In recent days Hitler had kept on saying that the enemy would probably begin with a feigned attack in order to draw our troops away from the ultimate invasion site. So no one wanted to awaken Hitler and be ranted at for having judged the situation wrongly.
At the situation conference in the Berghof salon a few hours later Hitler seemed more set than ever on his preconceived idea that the enemy was only trying to mislead him. “Do you recall? Among the many reports we’ve received there was only one that exactly predicted the landing site and the day and hour. That only confirms my opinion that this is not the real invasion yet.”
The enemy intelligence service had deliberately played this information into his hands, Hitler maintained, in order to divert him from the true invasion site and lure him into committing his divisions too soon and in the wrong place. Misled by a correct report, he now rejected his originally accurate view that the Normandy coast would probably be the focus of the invasion.
During the previous several weeks, Hitler had received contradictory predictions on the time and place of the invasion from the rival intelligence organizations of the SS, the Wehrmacht, and the Foreign Office. As in so many other fields, in this one too Hitler had taken over the task, difficult enough for the professionals, of deciding which report was the right one, which intelligence service deserved more confidence, which one had penetrated more deeply into the enemy’s counsels. Now he scoffed at the various services, calling them all incompetent, and, growing more and more heated, attacked intelligence in general. “How many of those fine agents are paid by the Allies, eh? Then they deliberately plant confusing reports. I won’t even pass this one on to Paris. We simply have to hold it back. Otherwise it will only make our staffs nervous.”

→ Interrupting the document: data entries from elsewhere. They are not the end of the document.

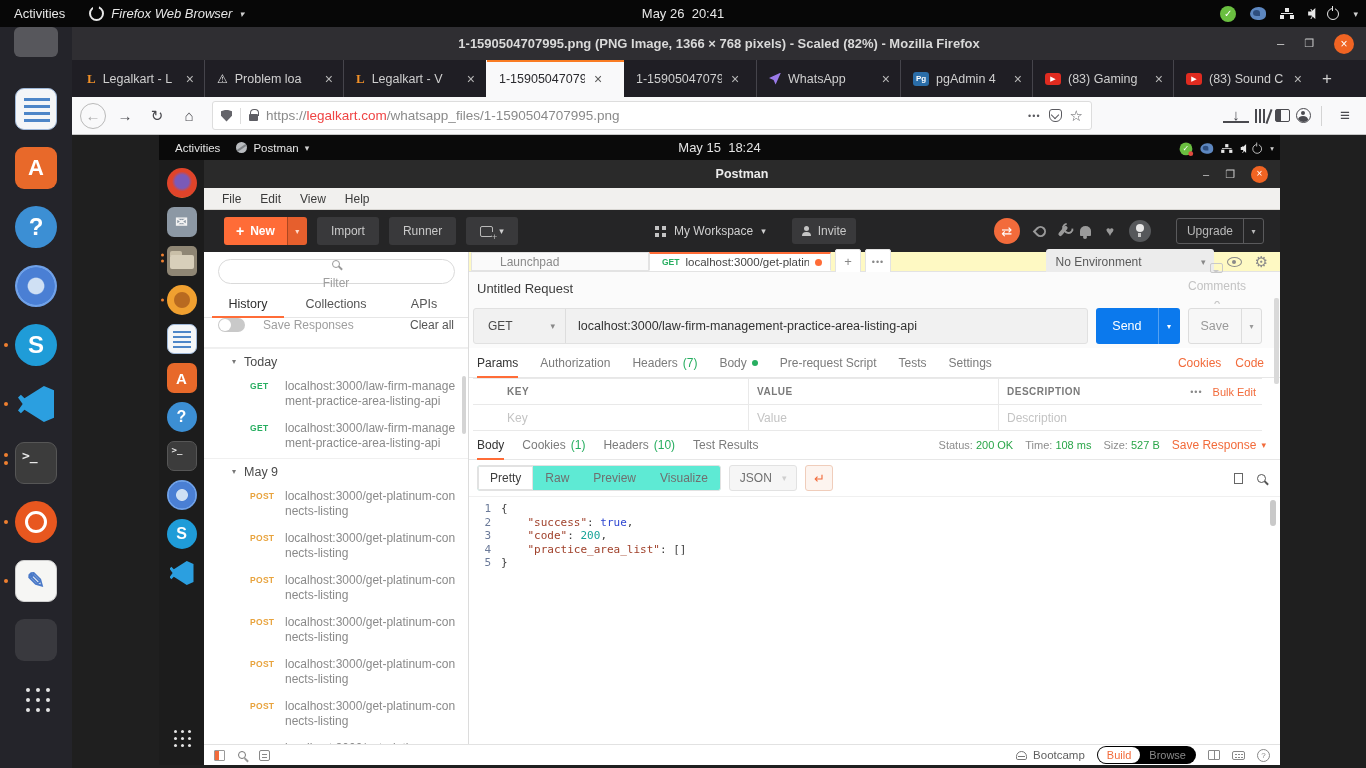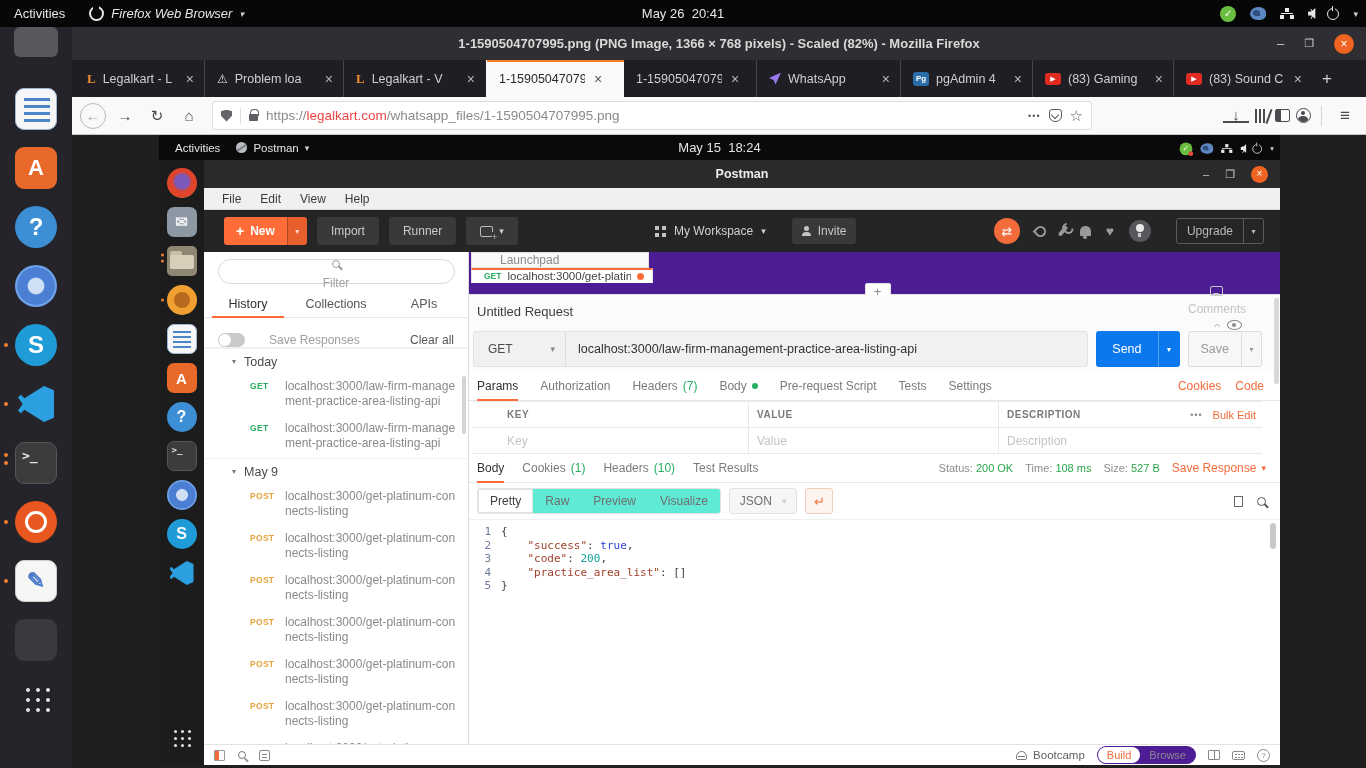--- a/index.html
+++ b/index.html
@@ -220,40 +220,40 @@
   #pm-sidebar { width:265px; border-right:1px solid #dcdcdc; display:flex; flex-direction:column; background:#fff; }
   .sb-filter { height:38px; display:flex; align-items:center; justify-content:center; }
   .sb-filter .box { width:237px; height:25px; border:1px solid #dadada; border-radius:13px;
     display:flex; align-items:center; gap:8px; padding:0 12px; color:#9e9e9e; font-size:12px;flex-direction:column; }
   .mag-icon { width:8px; height:8px; border:1.5px solid #9a9a9a; border-radius:50%; position:relative; flex:0 0 auto;}
   .mag-icon::after { content:""; position:absolute; right:-4px; bottom:-2px; width:5px; height:1.5px; background:#9a9a9a; transform:rotate(45deg); }
   .sb-tabs { height:28px; display:flex; border-bottom:1px solid #e6e6e6; }
   .sb-tab { flex:1; display:flex; align-items:center; justify-content:center; font-size:12.5px; color:#555; position:relative; }
   .sb-tab.active { color:#2e2e2e; }
   .sb-tab.active::after { content:""; position:absolute; left:8px; right:8px; bottom:-1px; height:2px; background:#ff6c37; }
-  .sb-actions { height:30px; display:flex; align-items:flex-end; gap:24px; padding:0 14px; border-bottom:1px solid #efefef; }
+  .sb-actions { height:30px; display:flex; align-items:flex-start; gap:18px; padding:0 14px; border-bottom:1px solid #efefef; }
   .toggle { width:27px; height:14px; border-radius:7px; background:#c9c9c9; position:relative; flex:0 0 auto;}
   .toggle::after { content:""; position:absolute; left:1px; top:1px; width:12px; height:12px; border-radius:50%; background:#fff; }
   .sb-actions .lbl { color:#9e9e9e; font-size:12px; }
   .sb-actions .clear { margin-left:auto; color:#555; font-size:12px; }
   .sb-list { flex:1; overflow:hidden; position:relative; }
   .sb-group-h { height:26px; display:flex; align-items:center; gap:8px; padding-left:28px;
     color:#4a4a4a; font-size:12.5px; border-top:1px solid #f0f0f0; }
   .sb-group-h .tri { font-size:8px; color:#777; }
   .sb-item { position:relative; padding:5px 10px 7px 81px; }
   .sb-item .url { color:#8a8a8a; font-size:12px; line-height:15px; word-break:break-all; }
   .sb-item .method { position:absolute; left:46px; top:7px; font-size:8.5px; font-weight:bold; letter-spacing:.3px; }
   .m-get { color:#27ae60; } .m-post { color:#e8a33d; }
   .sb-scroll { position:absolute; right:2px; top:28px; width:4px; height:58px; border-radius:2px; background:#d4d4d4; }
 
   #pm-main { flex:1; display:flex; flex-direction:column; min-width:0; position:relative; background:#fff;}
   .main-scroll { position:absolute; right:1px; top:46px; width:5px; height:86px; background:#d9d9d9; border-radius:2px; z-index:5;}
 
-  #pm-tabstrip { height:43px; background:#4c1d95; border-bottom:1px solid #e3e3e3;
-    display:flex; align-items:stretch; padding-left:2px;flex-direction:column; }
+  #pm-tabstrip { height:20px; background:#fef9c3; border-bottom:1px solid #e3e3e3;
+    display:flex; align-items:stretch; padding-left:2px; }
   .req-tab { display:flex; align-items:center; border:1px solid #e3e3e3; background:#fafafa; }
   .req-tab.launchpad { width:178px; color:#8a8a8a; font-size:12px; padding-left:28px; }
   .req-tab.activetab { width:182px; background:#fff; border-top:2px solid #ff6c37; border-bottom-color:#fff; padding:0 8px 0 12px; gap:6px; }
   .req-tab .m { font-size:8.5px; font-weight:bold; color:#27ae60; }
   .req-tab .t { font-size:11.5px; color:#444; white-space:nowrap; overflow:hidden; flex:1; }
   .req-tab .odot { width:7px; height:7px; border-radius:50%; background:#ff6c37; flex:0 0 auto; }
   .strip-btn { width:26px; height:26px; align-self:center; margin-left:4px; background:#fff; border:1px solid #e3e3e3;
     border-radius:2px; display:flex; align-items:center; justify-content:center; color:#888; font-size:13px; }
   .strip-btn.dots { font-size:9px; letter-spacing:1px; }
   .env-cluster { margin-left:auto; display:flex; align-items:center; gap:13px; padding-right:12px; }
@@ -341,21 +341,21 @@
   #pm-statusbar { height:21px; background:#fff; border-top:1px solid #e2e2e2;
     display:flex; align-items:center; gap:13px; padding:0 10px; }
   .st-panel { width:11px; height:11px; border:1px solid #999; border-radius:1px; position:relative; }
   .st-panel::after { content:""; position:absolute; left:0; top:0; width:4px; height:100%; background:#f26b3b; }
   .st-console { width:11px; height:11px; border:1px solid #888; border-radius:2px; position:relative; }
   .st-console::after { content:""; position:absolute; left:2px; top:3px; width:5px; height:1px; background:#888; box-shadow:0 3px 0 #888; }
   .st-right { margin-left:auto; display:flex; align-items:center; gap:12px; }
   .helmet-icon { width:11px; height:9px; border:1.5px solid #777; border-radius:6px 6px 2px 2px; position:relative; }
   .helmet-icon::after { content:""; position:absolute; left:1px; top:4px; width:7px; height:1.5px; background:#777; }
   .st-boot { display:flex; align-items:center; gap:6px; color:#5f5f5f; font-size:11.5px; }
-  .pill { display:flex; background:#4c1d95; border-radius:10px; padding:1px; height:18px; }
+  .pill { display:flex; background:#000000; border-radius:10px; padding:1px; height:18px; }
   .pill .p { padding:0 9px; display:flex; align-items:center; font-size:11px; color:#8a8a8a; border-radius:9px; }
   .pill .p.active { background:#fff; color:#f26b3b; }
   .panes-icon { width:12px; height:10px; border:1px solid #888; border-radius:1px; position:relative; }
   .panes-icon::after { content:""; position:absolute; left:5px; top:0; width:1px; height:100%; background:#888; }
   .kbd-icon { width:13px; height:9px; border:1px solid #888; border-radius:2px; position:relative; }
   .kbd-icon::after { content:""; position:absolute; left:2px; top:2px; width:2px; height:1px; background:#888;
     box-shadow:3px 0 0 #888, 6px 0 0 #888, 0 3px 0 #888, 3px 3px 0 #888, 6px 3px 0 #888; }
   .help-circ { width:13px; height:13px; border:1px solid #888; border-radius:50%; color:#888;
     font-size:8px; display:flex; align-items:center; justify-content:center; }
 </style>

It was noon before the most urgent question of the day was decided: to throw the OKW reserve in France against the Anglo-American bridgehead. For Hitler had the final say on the disposition of every division. He had even been inclined to ignore the demand of Field Marshal Rundstedt, the Commander in Chief of the western theater of war, that these divisions be held in reserve for the impending battle. Because of this delay two armored divisions were no longer able to use the night of June 6-7 for their advance. By daylight their deployment was held up by the enemy bombers, and even before they made contact with the enemy they suffered severe losses in men and material.
This day so crucial for the course of the war had not, as might have been expected, been at all a turbulent one. Especially in dramatic situations, Hitler tried to maintain his calm- and his staff imitated his self-control. It would have been an infraction of the usual tone of casual discourse to show nervousness or anxiety.
But during the following day and weeks, in characteristic but more and more absurd mistrust, Hitler remained convinced that the invasion was merely a feint whose purpose was to trick him into deploying his defensive forces wrongly. He continued to hold that the real invasion would take place at another spot which would have meanwhile been stripped of troops. The navy, too, considered the terrain unfavorable for large-scale landings, he declared. For the time being he expected the decisive assault to take place in the vicinity of Calais- as though he were determined that the enemy, too, would prove him to be right. For there, around Calais, he had ever since 1942 been placing the heaviest naval guns under many feet of concrete to destroy an enemy landing fleet. This was the reason he did not commit the Fifteenth Army, stationed at Calais, to the battlefield on the coast of Normandy.